Kütahya Porselen, Karim Rashid iş birliğiyle hayat bulan ‘Skallop’ koleksiyonu doğallığı sofralara taşıyor
Karim Rashid, dünyanın en üretken ve ünlü endüstriyel tasarımcılarından biri. Pembe ile özdeşleşen tasarımları, hayatı kolaylaştıran kendine özgü çalışmalarıyla binalardan su şişelerine, takılardan mobilyalara birbirinden farklı alanlarda tasarımlara imza atıyor. 4000’i aşkın tasarımı bulunan ve bunlardan 300’den fazlasıyla dünya çapında ödüller alan Rashid, geçtimiz günlerde Antalya’da NG Phaselis Bay’de düzenlenen lansmanına katıldı. Kütahya Porselen ile yaratıcı bir iş birliğine imza atan Karim Rashid ile hem tasarım yolculuğunu hem de doğanın kusurluluğundan ilham alan ‘Skallop’ koleksiyonunun tasarım hikâyesini konuştuk.
Sizi endüstriyel tasarıma yönelten neydi?
Tasarım yolculuğum ailem ile başladı. Babam ressam. Ressamlığın ötesinde evdeki mobilyalardan annemin kıyafetlerine kadar her şeyi tasarlardı. Hatta öyle ki, sabah tasarladığı ve makinenin başına geçip kesip biçtiği elbiseyi annem aynı akşam giyerdi.

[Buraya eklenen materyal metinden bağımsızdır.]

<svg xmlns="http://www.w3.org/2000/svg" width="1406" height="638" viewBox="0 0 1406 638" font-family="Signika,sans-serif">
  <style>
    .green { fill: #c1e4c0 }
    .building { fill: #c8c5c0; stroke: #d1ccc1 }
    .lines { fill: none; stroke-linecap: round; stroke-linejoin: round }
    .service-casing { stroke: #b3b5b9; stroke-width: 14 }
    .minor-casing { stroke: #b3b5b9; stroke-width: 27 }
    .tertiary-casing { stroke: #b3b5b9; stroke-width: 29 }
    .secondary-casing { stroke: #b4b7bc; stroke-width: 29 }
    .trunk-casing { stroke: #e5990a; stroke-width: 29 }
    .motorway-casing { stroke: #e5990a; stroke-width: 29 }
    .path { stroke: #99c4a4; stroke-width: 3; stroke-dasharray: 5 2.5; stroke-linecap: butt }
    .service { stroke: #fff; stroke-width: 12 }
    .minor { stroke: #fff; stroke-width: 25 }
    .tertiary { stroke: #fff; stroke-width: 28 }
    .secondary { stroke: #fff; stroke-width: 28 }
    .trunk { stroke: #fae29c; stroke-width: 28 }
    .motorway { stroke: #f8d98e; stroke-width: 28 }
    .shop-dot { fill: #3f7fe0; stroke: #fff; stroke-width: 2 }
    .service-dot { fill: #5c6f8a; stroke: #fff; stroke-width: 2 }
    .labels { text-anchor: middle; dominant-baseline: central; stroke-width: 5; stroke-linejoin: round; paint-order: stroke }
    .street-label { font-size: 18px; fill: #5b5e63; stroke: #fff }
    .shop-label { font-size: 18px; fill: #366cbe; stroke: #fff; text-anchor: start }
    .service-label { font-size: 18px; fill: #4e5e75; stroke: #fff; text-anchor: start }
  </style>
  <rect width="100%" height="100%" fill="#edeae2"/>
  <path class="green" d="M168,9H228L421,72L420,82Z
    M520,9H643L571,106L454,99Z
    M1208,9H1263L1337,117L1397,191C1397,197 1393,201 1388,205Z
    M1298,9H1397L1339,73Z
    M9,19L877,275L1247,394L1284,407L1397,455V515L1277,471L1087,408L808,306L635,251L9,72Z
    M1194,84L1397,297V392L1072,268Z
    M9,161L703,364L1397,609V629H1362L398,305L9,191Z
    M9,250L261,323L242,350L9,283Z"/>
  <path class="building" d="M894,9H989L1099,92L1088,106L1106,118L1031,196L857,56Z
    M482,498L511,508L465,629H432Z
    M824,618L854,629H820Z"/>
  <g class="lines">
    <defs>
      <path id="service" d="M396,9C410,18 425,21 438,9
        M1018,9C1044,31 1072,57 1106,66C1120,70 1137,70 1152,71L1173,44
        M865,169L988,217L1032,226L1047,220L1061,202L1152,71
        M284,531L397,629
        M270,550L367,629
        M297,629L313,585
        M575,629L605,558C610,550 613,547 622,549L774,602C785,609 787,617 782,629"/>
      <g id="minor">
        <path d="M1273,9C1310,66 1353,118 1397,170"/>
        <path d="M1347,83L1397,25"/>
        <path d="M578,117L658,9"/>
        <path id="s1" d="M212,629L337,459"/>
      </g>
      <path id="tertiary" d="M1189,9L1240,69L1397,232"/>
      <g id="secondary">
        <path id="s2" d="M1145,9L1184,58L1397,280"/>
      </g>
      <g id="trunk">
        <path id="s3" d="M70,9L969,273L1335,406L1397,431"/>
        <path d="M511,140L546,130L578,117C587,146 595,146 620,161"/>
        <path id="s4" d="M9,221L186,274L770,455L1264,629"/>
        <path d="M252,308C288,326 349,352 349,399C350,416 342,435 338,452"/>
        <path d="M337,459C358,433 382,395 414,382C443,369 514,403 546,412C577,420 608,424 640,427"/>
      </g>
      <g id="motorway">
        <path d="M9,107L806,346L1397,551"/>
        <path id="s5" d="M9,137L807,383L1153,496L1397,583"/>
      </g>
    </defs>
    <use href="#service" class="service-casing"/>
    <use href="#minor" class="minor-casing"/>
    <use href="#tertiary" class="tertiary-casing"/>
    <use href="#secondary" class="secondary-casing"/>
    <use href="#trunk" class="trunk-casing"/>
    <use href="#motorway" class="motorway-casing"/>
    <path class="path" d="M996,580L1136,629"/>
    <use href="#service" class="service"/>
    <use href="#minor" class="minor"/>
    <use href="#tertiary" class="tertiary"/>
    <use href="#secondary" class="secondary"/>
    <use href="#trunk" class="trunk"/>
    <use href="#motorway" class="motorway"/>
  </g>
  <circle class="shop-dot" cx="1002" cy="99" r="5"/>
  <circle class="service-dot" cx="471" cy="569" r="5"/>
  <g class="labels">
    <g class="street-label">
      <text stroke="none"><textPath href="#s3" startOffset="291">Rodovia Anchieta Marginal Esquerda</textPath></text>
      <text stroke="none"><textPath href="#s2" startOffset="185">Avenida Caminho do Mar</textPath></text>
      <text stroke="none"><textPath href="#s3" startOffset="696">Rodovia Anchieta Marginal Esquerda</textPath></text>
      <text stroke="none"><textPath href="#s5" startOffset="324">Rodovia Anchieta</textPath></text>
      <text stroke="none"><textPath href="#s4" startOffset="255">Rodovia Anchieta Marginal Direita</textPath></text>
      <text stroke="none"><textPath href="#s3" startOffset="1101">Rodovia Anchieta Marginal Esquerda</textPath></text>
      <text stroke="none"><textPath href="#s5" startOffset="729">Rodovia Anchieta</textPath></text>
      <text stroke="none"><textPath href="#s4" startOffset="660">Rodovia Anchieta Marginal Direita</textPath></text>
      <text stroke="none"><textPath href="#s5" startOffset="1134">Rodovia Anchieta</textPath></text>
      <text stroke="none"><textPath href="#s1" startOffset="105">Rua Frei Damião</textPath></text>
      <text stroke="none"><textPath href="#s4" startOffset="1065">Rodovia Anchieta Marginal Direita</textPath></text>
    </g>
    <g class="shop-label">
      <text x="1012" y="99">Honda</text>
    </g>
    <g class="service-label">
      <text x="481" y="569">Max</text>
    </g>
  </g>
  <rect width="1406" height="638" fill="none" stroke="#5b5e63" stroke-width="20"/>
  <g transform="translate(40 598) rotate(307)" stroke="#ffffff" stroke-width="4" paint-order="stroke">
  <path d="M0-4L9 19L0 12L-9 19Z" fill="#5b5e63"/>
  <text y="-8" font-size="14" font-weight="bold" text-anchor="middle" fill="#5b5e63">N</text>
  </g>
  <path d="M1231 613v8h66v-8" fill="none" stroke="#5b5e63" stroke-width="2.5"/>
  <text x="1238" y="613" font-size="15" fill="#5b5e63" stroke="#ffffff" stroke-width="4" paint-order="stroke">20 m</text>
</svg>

Çocukluğumdan beri mimarları, tasarımcıları, moda tasarımcılarını gözlemledim ve fark ettim ki onlar aslında ortaya çıkarttıkları konseptleriyle bizim yaşantılarımıza şekil veriyor. Ben de herhangi bir konuda uzman olmayı değil, genel açıdan bakmayı seçtim. Dolayısıyla endüstriyel tasarımcı olmaya karar verdim. Çünkü endüstriyel tasarımcı olunca porselen, bisiklet, televizyon, araba gibi birbirinden farklı birçok şeyin tasarımını yapabilirdim.
Her şeyin çok fazla olduğu dünyada iyi tasarımcılar ne gibi sorumluluklar taşıyor sizce?
Çok üretken bir tasarımcı arkadaşım 10 yıl önce bu anlamda profesyonelliğini bitirdi. Çünkü tüm bunları dünyaya sunuyor olduğu için kendini suçlu hissetti. Ben de ona bizim sorumluluğumuzun, üreticilerin dünya için iyi şeyler ortaya koyabilmesine yardım etmek olduğunu söyledim. Düşünün ki yarın hiçbir tasarımcı yok, üreticiler üretmeye devam edecekler. Oysa bizim değişim yapmak için fırsatımız var. Size 17-18 yıl önce çalıştığım bir firmayla ilgili güzel bir örnek vermek istiyorum. Ev kullanımına yönelik, pahalı olmayan plastik ürünler üretiyorlardı. Kataloglarına baktığımda 3000’e yakın parça vardı ve birçoğu tehlikeli kimyasallar ve parçalar içerdiğini fark ettim. Onlara tüm plastikleri iyi polimer ile üretmelerini önerdim ve üç yıl içinde her şeyi değiştirdiler.
Tasarım ve sanat arasındaki fark sizce nedir?
Tasarım sanat değildir. İkisi de birbirinden çok farklı. Çünkü ben sanatçıysam sabah uyanırım ve istediğim şeyi yaparım. Ama ben bir tasarımcıysam, sabah kalktığımda önümde çok daha farklı bir ajanda vardır. Çünkü üretimden maliyete, satıştan tekniğe, pazardan mühendisliğe hepsini düşünmek zorundayım.
En büyük ilhamınızı nereden alıyorsunuz?
En büyük ilhamım biziz. İnsan… Nasıl yaşadığımız, nasıl uyuduğumuz, nasıl yürüdüğümüz, nasıl yediğimiz…
Orta Doğu kökleriniz yaratıcılığınıza nasıl etki etti?
Çok zor bir soru. Çünkü iki yaşındayken Mısır’dan ayrıldım. Paris, Londra, Montreal gibi birçok şehirde yaşadık. Annem İngiliz, babam Mısırlı. Evde hiç Arapça konuşulmadı.